--- START OF Selected excerpt ---

At the same time, the micro-penises in Gensler’s nudes can, similarly to Banks’ suggestions of children’s genitalia, be considered a gendered form of body shaming. Mawdsley also deployed this tactic when bombarding the man who had sent her the unsolicited dick pic with other dick pics in return, using comments such as: “Are you sending your little penis pics to people you think are girls?”; “Well . . . it’s not big, let’s be honest”; “It’s smaller than the pics I sent you”; “Do you want me to send you small dick pics so you feel better?” By fighting a dick pic with pictures of larger penises, Mawdsley broke the desired mode of interaction as one revolving in the registers of private, heterosexually titillating show and tell, or phallic superiority. This disruption depended on the framing of the unsolicited dick pic as an object of revulsion and symbolic violence, as well as on smaller penis size as a source of shame and embarrassment. The mockery of modest (“peanut”) penis size has in fact been identified as a particular risk of humiliation faced by young men sending nude selfies (Salter, 2016, pp. 2735-2736), and hence as something of a default move in responding to dick pics.
Addressing the social power dynamics of shaming, sociologist Beverley Skeggs (2004) draws a distinction between ressentiment as an expression of powerlessness following a hurtful experience and resentment as an expression of the powerful. For Skeggs (2004, p. 182), ressentiment involves a triple achievement, for it produces an affect (rage, righteousness) which overwhelms the hurt; a culprit responsible for the hurt; and a site of revenge to displace the hurt (a place to inflict hurt as the sufferer has been hurt).

--- END OF Selected excerpt ---
--- START OF Entries supplied ---

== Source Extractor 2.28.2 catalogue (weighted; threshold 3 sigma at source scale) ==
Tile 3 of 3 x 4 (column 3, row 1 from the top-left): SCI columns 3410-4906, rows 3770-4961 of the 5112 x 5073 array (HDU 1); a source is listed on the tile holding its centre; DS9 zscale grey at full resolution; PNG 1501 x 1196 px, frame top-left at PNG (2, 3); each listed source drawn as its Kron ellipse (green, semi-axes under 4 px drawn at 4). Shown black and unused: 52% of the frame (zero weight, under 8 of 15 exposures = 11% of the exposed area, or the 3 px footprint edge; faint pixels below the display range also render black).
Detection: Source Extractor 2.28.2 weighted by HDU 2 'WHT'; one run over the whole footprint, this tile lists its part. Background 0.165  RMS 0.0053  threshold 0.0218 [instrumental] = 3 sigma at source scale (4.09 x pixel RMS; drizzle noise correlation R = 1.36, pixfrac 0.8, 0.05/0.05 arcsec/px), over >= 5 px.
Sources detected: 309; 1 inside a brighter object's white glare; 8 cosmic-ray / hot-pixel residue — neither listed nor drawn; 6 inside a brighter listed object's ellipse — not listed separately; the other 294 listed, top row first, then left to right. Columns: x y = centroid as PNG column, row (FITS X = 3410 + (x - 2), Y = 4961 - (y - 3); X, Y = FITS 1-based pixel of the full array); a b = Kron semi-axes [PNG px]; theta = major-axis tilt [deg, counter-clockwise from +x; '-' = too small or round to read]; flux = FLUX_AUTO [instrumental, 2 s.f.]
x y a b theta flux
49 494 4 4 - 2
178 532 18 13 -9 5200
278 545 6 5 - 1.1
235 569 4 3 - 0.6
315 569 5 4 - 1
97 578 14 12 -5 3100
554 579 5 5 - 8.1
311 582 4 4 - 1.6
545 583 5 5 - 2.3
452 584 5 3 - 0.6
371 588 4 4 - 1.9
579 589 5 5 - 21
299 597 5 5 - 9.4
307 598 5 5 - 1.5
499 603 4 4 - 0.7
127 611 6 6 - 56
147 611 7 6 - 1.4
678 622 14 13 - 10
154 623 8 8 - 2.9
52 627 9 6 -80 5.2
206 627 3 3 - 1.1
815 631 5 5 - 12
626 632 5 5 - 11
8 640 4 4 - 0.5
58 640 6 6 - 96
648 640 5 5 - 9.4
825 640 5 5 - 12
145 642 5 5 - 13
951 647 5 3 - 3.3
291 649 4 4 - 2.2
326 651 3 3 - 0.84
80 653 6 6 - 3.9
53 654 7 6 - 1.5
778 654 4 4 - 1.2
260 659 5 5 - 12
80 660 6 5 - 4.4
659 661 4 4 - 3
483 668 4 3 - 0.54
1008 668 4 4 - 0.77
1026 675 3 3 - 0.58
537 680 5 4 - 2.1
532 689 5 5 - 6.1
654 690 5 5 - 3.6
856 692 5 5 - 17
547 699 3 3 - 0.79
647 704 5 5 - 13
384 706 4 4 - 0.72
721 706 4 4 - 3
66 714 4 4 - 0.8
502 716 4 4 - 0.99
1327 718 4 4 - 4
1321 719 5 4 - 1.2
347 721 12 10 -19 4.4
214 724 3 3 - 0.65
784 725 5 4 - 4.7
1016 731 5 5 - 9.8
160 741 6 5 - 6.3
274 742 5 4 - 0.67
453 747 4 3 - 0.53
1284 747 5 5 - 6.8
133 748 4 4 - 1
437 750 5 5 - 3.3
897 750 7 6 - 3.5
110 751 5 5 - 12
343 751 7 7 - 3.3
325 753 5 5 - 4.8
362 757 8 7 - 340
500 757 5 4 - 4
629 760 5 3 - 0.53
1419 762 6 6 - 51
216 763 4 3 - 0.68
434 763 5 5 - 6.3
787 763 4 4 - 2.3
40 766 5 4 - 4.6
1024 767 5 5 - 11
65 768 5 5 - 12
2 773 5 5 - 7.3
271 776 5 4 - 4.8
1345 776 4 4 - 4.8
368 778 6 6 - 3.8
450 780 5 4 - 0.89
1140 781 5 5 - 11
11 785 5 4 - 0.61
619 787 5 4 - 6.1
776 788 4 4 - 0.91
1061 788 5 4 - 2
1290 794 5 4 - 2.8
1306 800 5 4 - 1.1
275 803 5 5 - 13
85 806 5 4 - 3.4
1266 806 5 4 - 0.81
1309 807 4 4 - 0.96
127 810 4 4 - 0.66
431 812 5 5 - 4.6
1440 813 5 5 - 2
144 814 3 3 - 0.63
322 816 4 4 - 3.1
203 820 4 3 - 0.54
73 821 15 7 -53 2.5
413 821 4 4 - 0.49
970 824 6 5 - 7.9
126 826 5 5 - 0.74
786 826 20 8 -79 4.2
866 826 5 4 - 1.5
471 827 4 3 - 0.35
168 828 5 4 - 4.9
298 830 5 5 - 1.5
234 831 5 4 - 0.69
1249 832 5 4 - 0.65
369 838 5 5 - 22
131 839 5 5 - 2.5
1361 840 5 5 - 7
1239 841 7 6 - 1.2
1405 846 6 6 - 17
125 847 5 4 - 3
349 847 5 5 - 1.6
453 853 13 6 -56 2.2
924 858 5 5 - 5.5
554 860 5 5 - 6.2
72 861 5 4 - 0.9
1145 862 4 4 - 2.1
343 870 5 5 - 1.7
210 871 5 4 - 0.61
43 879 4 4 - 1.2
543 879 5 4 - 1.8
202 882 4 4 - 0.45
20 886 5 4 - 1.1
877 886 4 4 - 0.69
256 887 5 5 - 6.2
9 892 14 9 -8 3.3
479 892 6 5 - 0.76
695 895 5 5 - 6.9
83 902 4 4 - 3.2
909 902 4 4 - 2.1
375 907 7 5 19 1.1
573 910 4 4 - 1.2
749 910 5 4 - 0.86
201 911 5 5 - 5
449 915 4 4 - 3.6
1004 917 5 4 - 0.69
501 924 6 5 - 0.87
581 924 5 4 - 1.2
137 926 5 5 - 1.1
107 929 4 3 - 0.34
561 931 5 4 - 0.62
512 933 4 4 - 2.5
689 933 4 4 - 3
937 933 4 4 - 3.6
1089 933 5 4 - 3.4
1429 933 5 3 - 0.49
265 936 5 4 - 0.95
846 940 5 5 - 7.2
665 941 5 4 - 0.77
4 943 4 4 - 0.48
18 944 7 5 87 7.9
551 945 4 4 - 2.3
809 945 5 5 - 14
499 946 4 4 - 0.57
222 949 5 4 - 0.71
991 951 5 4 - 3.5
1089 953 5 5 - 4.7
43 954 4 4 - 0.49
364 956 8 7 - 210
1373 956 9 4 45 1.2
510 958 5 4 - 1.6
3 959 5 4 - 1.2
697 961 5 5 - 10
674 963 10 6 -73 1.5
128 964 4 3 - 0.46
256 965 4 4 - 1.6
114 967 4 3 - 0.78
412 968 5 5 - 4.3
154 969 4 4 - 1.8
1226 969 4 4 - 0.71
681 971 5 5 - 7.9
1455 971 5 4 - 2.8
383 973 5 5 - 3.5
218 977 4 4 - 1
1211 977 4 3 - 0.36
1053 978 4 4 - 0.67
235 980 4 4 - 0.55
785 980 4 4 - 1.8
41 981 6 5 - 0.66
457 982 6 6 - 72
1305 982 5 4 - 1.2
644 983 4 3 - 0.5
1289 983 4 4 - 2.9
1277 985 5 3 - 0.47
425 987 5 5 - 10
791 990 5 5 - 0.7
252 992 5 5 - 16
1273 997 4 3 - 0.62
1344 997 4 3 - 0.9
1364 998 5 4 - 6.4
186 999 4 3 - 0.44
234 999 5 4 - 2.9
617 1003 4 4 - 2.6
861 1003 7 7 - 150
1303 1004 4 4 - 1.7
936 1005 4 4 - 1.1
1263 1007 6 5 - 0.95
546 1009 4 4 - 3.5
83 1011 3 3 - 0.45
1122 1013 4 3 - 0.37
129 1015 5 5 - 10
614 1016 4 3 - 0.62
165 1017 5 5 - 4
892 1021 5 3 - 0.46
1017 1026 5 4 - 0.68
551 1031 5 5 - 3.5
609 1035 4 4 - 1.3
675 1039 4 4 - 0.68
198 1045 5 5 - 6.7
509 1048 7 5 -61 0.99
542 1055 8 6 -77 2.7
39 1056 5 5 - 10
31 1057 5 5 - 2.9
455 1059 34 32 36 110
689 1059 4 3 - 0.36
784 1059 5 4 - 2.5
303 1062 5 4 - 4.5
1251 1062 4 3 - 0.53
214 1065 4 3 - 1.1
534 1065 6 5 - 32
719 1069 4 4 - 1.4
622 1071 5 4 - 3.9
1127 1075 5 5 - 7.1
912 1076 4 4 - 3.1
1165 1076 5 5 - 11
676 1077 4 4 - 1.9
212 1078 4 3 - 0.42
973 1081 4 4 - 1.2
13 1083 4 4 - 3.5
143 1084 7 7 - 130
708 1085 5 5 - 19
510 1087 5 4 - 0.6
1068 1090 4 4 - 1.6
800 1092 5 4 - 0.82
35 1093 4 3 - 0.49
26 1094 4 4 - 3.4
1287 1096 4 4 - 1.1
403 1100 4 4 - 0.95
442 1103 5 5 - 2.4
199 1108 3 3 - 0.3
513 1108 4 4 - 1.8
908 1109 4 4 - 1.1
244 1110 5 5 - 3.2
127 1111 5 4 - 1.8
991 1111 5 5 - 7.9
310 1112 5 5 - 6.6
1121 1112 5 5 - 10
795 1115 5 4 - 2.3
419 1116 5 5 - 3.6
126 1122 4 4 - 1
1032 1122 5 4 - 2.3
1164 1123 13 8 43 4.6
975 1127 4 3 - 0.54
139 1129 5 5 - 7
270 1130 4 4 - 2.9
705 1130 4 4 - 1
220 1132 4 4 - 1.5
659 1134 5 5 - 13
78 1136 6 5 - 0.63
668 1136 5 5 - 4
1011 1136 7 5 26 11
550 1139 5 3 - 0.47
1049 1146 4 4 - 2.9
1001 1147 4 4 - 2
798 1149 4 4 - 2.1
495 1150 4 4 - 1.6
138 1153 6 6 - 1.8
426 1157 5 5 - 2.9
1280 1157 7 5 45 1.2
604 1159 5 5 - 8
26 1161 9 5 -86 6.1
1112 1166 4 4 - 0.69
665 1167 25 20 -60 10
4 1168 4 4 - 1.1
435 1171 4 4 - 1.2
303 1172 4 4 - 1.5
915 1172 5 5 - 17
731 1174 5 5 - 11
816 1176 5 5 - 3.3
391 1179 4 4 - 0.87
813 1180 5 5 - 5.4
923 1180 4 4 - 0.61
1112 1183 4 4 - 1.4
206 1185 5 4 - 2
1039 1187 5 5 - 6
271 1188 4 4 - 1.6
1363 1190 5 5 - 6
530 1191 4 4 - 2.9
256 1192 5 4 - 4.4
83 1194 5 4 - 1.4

--- END OF Entries supplied ---

What you need to do:
a) In the excerpt on dick pics and body shaming, which sociologist distinguishes ressentiment from resentment?
b) Write out the part of the excerpt on dick pics and body shaming that runs from "Addressing the social" up to and including "has been hurt).".

Full answers:
a) Beverley Skeggs

b)
Addressing the social power dynamics of shaming, sociologist Beverley Skeggs (2004) draws a distinction between ressentiment as an expression of powerlessness following a hurtful experience and resentment as an expression of the powerful. For Skeggs (2004, p. 182), ressentiment involves a triple achievement, for it produces an affect (rage, righteousness) which overwhelms the hurt; a culprit responsible for the hurt; and a site of revenge to displace the hurt (a place to inflict hurt as the sufferer has been hurt).